BAGHDAD: Iraq has warned Russia’s Gazprom Neft to quit oil deals with the country’s autonomous Kurdistan or pull out of its contract for the Badra oilfield, a spokesman for Deputy Prime Minister for Energy Hussain Shahristani said yesterday.
Gazprom Neft, the oil arm of Russian gas export monopoly Gazprom, in August acquired interests in two blocks with the Kurdistan Regional Government following moves by rivals like Exxon and Total which angered the central Iraqi government in Baghdad.
“Iraq sent a letter to Gazprom at the end of October asking the company for an official reply, that it should cancel deals signed with KRG or pull out completely from Badra oilfield,” Faisal Abdullah said.

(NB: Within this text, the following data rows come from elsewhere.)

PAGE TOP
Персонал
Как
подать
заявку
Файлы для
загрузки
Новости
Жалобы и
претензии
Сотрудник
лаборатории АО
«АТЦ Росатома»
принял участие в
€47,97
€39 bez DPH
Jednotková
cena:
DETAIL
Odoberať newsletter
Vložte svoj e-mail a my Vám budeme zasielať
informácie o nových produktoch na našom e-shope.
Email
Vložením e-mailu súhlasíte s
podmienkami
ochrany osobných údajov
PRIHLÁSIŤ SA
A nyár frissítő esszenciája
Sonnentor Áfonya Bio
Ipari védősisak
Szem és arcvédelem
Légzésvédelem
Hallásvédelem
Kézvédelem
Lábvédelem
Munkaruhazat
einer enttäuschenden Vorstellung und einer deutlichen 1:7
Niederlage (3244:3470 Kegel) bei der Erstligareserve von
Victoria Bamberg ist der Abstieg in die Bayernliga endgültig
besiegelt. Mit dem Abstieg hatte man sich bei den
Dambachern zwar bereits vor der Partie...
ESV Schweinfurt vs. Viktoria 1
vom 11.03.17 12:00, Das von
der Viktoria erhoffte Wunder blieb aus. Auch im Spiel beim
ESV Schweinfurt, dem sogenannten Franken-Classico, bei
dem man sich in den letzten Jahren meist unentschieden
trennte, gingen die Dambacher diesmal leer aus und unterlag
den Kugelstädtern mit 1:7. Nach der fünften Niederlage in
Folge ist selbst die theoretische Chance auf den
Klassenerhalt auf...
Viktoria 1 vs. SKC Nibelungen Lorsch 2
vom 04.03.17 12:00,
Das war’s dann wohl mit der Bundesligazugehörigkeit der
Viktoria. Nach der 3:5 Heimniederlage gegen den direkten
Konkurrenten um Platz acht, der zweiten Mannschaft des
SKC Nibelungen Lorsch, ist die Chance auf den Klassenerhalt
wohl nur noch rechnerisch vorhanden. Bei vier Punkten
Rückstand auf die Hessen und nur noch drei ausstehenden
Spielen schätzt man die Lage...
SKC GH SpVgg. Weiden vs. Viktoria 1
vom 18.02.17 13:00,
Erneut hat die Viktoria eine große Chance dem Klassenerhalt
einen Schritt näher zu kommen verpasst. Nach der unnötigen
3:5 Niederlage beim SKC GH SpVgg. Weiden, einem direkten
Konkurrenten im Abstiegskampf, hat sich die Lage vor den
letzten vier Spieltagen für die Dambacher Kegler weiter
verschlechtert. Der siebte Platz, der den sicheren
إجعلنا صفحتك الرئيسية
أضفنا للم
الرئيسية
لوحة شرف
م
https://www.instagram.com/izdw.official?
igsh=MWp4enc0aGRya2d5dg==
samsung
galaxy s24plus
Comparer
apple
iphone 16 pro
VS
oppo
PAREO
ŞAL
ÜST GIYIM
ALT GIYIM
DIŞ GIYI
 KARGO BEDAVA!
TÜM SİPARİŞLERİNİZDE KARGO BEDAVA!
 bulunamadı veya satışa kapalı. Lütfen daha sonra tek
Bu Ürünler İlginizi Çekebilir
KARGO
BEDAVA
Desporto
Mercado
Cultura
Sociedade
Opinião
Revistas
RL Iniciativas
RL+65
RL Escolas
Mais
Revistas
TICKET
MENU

Last year Gazprom said it expected to start production at Badra with 15,000 barrels per day in August 2013. The field with 100 million barrels of reserves near Iran’s border is operated with Turkey’s TPAO, Korea’s Kogas and Malaysia’s Petronas.
Gazprom Neft Chief Operating Officer Alexander Dyukov declined to comment.
ExxonMobil was the first major to sign oil deals with Kurdistan and is now at the centre of a dispute over oil and territory between the Arab-led central government and ethnic Kurds, who have run their own administration in northern Iraq since 1991.